With the exception of a few pages for spring sports and activities, most pages in most yearbooks were complete when the coronavirus crisis closed campuses in March.

However, work still remained.

Duran, 17, and a few of her Aquinas classmates met virtually with students and teachers to go over and finish assignments. Schmidt, meanwhile, used Chaparral’s Blackboard communication tool to solicit student photos for the “Student life” spread and Emard and Watanabe said they had to reconfigure certain pages at the tail end of the yearbook to make up for lost content.

“Our yearbook kids and their adviser worked so tremendously hard,” Rialto High principal Caroline Sweeney said. “There’s nothing in this yearbook that looks rushed or hurried. It looks like it has the same pride as every other year. Our yearbook kids just made it work because they were so committed to it being a good product.

“They knew it was going to be history,” Sweeney added. “This yearbook will be the pandemic yearbook, it will.”

Working on deadline under such extreme conditions, Duran said, “got my creative juices flowing. I had to think hard about different pages and how I wanted them to look, what colors to use, how photos go with each other. These moments would be memories for students and I was able to make these memories last through the yearbook.

“I had a lot of pride after finishing this.”

Coronavirus’ place in yearbooks

Aside from a sentence or two explaining why certain springtime pages were barer than usual, precious little ink in most 2019-20 yearbooks was spilled on the coronavirus pandemic or the subsequent school closures and statewide lockdowns.

However, as relatively little impact as the virus had on completing these keepsakes, how and when they will be distributed to students amid the current public health crisis has changed entirely.

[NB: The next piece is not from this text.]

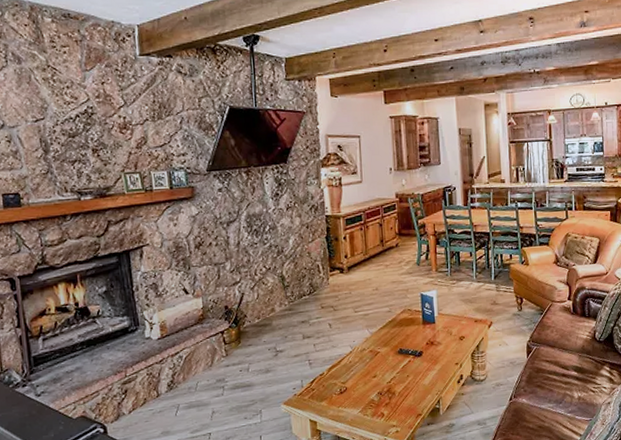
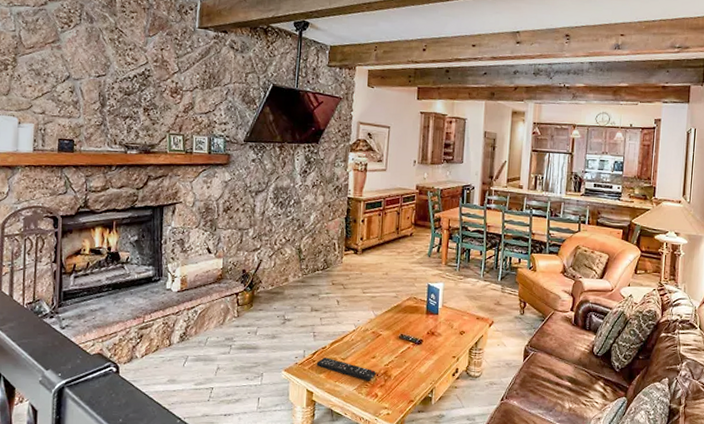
remote control: none [316,383,379,402] -> present [316,357,376,381]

Yearbook students at Rialto High, for example, traditionally plan distribution parties during lunches to toast the year that was with ice cream, music and opportunities for friends to sign pages. Due to public health concerns, however, yearbooks are expected to be passed out safely on campus at a later date, with school officials brainstorming ways to celebrate the moment.

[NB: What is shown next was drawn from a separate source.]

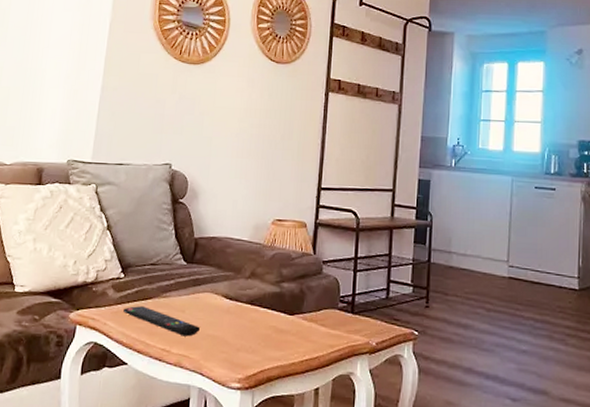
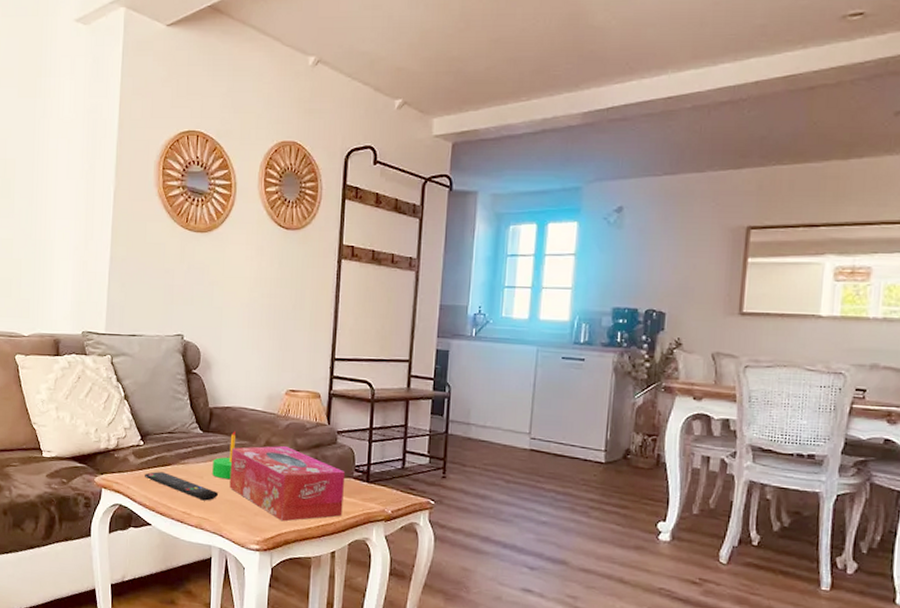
candle: none [195,261,220,313] -> present [212,430,235,480]
tissue box: none [212,277,331,357] -> present [229,446,346,522]

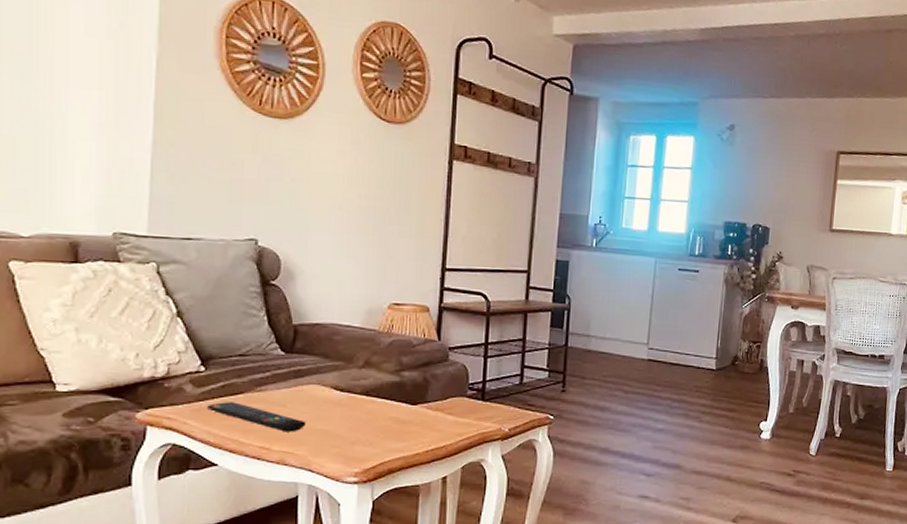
candle: present [212,430,235,480] -> none [298,350,327,407]
tissue box: present [229,446,346,522] -> none [320,366,458,449]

“Our kids want the memory of this year,” said Sweeney, noting that Rialto High is close to selling out of yearbooks for the first time. “To me, (the yearbook) is one of our largest sources of pride. These are truly going to create one of the lasting memories for us.”

All Chaparral High yearbooks close with a note from one of the class’ editors.

This year, Schmidt’s graduating son, Jacob, had the honor.

While most students will not see his message, or even know it is there, until they have a moment to sit down and thumb through the moments forever memorialized inside, Jacob Schmidt’s message of perseverance in these trying times quite literally closes the book on the most upside-down school year of all.

“I’m proud of our kids, and I’m excited for our student body to get this,” Jackie Schmidt said. “We had a good year. It ended in something we couldn’t control, but this yearbook I truly believe is going to bring back super positive experiences. Students will be able to look back and remember that the last nine weeks were rough, but the first 27 were pretty fantastic.

“We’ve all grown this year and our yearbook will capture that.”